WHAT NEEDS TO BE DONE: Show every line from the entries that follow which holds the word "content".

■ ■ ■ ■ ■ ■ ■

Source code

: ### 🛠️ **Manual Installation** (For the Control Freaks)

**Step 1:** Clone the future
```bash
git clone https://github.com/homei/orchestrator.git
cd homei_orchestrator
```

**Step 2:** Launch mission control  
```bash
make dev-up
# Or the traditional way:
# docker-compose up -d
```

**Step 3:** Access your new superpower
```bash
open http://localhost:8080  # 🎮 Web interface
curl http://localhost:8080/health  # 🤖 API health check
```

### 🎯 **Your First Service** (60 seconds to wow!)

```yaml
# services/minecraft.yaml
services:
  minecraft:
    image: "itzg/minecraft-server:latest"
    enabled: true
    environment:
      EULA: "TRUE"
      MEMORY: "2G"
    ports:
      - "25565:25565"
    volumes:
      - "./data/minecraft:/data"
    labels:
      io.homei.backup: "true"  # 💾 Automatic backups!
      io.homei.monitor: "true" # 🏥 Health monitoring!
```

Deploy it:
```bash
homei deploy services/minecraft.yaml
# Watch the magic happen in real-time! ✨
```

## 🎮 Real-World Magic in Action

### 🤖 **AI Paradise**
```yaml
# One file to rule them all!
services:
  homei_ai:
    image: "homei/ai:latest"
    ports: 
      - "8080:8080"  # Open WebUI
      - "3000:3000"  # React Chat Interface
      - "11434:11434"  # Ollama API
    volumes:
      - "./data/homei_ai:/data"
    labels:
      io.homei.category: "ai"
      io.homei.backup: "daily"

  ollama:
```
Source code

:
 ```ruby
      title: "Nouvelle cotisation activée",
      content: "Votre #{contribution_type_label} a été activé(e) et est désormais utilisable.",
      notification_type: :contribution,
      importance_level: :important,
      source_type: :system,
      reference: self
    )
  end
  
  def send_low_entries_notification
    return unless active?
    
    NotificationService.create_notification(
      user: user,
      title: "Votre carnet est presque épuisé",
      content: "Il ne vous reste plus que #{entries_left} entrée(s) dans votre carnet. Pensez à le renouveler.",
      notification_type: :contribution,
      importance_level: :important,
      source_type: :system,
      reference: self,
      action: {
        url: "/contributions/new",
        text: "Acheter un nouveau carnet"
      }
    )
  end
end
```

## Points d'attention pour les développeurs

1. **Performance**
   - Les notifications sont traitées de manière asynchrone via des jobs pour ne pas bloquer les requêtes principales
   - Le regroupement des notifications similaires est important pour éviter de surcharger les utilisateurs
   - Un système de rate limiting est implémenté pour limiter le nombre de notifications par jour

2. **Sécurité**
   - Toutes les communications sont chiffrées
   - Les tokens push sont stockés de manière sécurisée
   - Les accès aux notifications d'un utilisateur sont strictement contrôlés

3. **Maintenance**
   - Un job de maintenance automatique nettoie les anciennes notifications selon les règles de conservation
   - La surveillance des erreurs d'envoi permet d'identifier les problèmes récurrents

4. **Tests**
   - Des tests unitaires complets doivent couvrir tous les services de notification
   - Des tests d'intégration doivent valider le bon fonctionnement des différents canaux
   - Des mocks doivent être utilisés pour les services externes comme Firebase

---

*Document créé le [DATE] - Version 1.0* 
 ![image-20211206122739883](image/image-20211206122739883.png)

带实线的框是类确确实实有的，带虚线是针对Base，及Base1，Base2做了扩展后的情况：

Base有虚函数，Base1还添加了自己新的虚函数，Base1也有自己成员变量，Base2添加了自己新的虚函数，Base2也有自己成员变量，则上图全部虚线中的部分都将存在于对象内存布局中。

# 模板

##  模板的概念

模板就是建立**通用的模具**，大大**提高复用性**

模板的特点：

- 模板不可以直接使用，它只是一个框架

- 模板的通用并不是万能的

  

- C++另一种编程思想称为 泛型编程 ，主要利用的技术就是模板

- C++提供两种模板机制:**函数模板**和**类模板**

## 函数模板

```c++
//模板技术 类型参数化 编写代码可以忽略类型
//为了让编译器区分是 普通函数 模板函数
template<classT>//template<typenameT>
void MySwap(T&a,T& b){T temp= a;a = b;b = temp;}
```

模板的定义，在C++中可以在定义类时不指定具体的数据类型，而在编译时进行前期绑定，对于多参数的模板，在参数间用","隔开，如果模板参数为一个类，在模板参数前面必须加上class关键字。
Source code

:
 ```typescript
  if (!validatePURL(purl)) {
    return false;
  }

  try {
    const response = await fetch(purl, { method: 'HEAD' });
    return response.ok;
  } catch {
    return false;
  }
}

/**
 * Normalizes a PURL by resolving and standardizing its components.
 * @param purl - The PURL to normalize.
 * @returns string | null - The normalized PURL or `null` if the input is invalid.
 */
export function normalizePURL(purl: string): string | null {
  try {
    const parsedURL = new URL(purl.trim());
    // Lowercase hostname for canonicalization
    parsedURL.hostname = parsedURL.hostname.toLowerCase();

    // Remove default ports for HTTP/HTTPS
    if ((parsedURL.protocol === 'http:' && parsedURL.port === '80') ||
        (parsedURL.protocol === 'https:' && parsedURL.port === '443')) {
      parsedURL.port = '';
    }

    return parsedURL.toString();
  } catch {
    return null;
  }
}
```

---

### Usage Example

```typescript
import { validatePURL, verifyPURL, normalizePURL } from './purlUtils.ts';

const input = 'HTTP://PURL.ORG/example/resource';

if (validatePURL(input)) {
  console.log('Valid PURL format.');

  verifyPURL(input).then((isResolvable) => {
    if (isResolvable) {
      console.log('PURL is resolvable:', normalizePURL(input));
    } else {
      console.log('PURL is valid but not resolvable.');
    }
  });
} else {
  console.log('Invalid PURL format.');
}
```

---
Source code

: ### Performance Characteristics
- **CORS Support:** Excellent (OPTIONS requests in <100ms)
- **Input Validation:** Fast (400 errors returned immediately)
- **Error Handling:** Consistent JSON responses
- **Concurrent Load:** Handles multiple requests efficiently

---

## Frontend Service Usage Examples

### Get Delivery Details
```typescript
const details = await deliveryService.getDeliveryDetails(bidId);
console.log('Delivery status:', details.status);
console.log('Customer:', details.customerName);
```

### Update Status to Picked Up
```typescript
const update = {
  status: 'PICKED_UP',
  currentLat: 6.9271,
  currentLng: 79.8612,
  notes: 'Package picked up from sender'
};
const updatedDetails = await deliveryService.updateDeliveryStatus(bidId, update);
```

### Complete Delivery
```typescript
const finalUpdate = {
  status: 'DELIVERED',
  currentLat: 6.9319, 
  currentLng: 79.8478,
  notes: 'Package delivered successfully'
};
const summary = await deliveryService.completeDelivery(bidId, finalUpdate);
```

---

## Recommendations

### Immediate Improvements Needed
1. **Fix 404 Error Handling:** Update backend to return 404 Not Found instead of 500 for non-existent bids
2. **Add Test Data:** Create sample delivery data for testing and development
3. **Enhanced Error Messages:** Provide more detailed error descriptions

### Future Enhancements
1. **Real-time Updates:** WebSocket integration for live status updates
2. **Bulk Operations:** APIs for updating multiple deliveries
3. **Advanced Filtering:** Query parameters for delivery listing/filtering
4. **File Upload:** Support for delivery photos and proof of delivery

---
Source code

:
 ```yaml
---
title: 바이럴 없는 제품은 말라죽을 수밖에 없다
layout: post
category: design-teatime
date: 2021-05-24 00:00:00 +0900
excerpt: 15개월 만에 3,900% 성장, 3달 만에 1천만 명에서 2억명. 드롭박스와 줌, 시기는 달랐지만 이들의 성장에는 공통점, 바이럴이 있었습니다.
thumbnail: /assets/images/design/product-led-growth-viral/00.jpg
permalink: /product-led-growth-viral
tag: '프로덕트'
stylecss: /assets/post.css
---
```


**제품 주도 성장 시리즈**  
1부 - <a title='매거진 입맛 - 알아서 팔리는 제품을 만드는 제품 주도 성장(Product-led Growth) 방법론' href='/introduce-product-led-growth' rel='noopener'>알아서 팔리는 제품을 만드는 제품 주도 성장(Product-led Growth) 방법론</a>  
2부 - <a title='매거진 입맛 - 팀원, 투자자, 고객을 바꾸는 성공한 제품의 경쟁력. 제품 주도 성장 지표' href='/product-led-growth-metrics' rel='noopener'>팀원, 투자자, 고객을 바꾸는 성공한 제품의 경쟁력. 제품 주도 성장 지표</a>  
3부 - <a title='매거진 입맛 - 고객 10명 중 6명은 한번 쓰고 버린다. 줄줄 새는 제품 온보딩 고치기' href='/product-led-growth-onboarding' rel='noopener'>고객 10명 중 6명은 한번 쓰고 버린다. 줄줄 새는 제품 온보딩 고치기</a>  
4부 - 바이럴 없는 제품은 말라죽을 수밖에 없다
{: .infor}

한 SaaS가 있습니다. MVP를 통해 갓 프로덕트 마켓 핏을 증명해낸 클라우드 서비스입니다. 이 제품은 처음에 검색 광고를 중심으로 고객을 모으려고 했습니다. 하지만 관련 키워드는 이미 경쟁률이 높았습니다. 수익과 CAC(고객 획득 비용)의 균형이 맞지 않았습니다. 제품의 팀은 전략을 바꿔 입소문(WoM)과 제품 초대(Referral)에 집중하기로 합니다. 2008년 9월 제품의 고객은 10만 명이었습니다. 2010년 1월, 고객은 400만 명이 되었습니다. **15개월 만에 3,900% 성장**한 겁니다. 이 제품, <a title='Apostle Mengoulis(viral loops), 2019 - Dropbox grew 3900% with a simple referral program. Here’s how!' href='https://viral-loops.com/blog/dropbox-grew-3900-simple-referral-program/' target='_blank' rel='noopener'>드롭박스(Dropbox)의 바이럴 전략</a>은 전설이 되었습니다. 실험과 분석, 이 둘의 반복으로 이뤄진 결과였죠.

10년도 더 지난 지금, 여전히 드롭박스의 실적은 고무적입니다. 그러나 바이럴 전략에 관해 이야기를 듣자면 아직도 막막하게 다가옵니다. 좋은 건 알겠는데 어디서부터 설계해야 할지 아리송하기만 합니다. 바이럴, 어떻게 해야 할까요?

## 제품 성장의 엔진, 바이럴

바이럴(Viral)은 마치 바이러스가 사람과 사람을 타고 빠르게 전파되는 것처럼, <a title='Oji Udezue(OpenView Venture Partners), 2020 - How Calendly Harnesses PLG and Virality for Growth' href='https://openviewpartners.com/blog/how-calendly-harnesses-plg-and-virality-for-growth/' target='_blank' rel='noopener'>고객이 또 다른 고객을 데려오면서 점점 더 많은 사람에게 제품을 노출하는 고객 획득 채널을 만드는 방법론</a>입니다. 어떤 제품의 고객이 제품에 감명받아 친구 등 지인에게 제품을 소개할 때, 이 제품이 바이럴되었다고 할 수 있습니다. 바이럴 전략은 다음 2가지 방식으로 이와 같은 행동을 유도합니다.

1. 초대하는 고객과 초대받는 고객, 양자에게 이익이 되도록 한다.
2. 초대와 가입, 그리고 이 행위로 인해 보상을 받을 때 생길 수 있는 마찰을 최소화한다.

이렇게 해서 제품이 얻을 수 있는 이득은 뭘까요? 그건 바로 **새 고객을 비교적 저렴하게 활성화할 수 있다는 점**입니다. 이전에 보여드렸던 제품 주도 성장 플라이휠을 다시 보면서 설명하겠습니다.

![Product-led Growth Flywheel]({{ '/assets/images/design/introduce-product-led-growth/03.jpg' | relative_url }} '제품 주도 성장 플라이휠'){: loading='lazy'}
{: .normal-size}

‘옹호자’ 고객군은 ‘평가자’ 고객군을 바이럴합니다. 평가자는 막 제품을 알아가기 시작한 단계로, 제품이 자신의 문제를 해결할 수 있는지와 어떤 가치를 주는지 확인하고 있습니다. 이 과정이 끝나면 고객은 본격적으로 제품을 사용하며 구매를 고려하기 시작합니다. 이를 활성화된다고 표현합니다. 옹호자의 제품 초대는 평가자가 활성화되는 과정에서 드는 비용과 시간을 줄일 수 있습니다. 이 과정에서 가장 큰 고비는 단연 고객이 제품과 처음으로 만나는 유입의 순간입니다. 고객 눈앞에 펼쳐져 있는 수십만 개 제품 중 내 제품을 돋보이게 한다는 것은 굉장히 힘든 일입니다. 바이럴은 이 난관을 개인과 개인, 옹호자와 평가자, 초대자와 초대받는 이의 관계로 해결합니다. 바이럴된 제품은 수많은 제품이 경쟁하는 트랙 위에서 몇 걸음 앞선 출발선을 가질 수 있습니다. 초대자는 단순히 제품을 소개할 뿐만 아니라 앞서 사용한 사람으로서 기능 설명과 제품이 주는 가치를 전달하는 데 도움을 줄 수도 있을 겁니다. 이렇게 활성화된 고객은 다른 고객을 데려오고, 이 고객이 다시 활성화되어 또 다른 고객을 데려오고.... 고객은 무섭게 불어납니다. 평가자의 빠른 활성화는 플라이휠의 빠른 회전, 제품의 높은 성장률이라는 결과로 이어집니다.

■ ■ ■ ■ ■ ■ ■

RESPONSE TO THE EXERCISE:
      content: "Votre #{contribution_type_label} a été activé(e) et est désormais utilisable.",
      content: "Il ne vous reste plus que #{entries_left} entrée(s) dans votre carnet. Pensez à le renouveler.",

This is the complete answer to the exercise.